2026 Symposium Presenter: Arieahn Matamonasa Bennett

“Western Science is ‘half-brained.’ Indigenous Elders had it right: Rethinking Animal-Human relationships and research

Panel: “Dethroning Human Hubris”

2026 Online Symposium, May 3 2026

Reimagining Goddess Scholarship:  At the Edges of Sacred Knowledge

 

Arieahn Matamonasa Bennett

Arieahn Matamonasa Bennett, PhD, joined ASWM after completing her Ph.D. in 2005, mentored by the late Patricia Monaghan, and has been a frequent contributor and speaker and a member of the ASWM Advisory Board. She completed her MA and Ph.D. in clinical psychology from Fielding Graduate University and is a licensed psychologist. She is an Associate Professor with the School of Continuing and Professional Studies (SCPS), at DePaul University where she has taught for the past two decades. She has widely published and taught in multidisciplinary research areas: Cross-cultural, ethnic minority & indigenous psychology, women’s psychology and the history, science and psychology of human-animal relationships. In addition to teaching, she maintains a small private practice which incorporates Equine Assisted Psychotherapy and experiential learning in nature as a part of holistic therapeutic practice.
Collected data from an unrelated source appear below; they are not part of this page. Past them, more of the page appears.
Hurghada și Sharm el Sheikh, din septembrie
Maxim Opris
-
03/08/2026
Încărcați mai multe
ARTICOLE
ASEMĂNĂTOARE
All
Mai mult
Presentation Description:  We have deep and powerful experiences with horses and nature that are difficult to describe and quantify with our rational, scientific minds. Understanding and integration happens in the metaphoric mind of dreams, symbols, storytelling, myth, dance, art, and music. Based on theories ranging from Jungian (Depth) psychology to the pioneering work of Samples (1976, 1993) and (ancient) indigenous scientific paradigms (Cajate, 2000; Couture, 2013; Wilson, 2008), animal-human studies are given what is often a missing or invisible lens. The metaphoric mind, or ‘nature mind’ is our oldest mind and has been developing for about three million years. Western society and its educational systems focus on mainly left-brain functions such as linear thinking and language. Metaphoric, symbolic perception and intuitive, right-brain activity has been neglected. As language and the rational mind develops, the holistic experience of the metaphoric mind eventually recedes into the subconscious, but it can, however, still be called on or accessed during creative or spiritual experiences. Metaphoric mind processes are tied to creativity, perception, images, physical senses, and intuition. “This presentation explores the ways in which accessing and giving equal regard to the metaphoric mind holds important keys to a more whole-brained scientific paradigm, shaping, deepening, and advancing our understanding the animal-human bond and our connections to the natural world.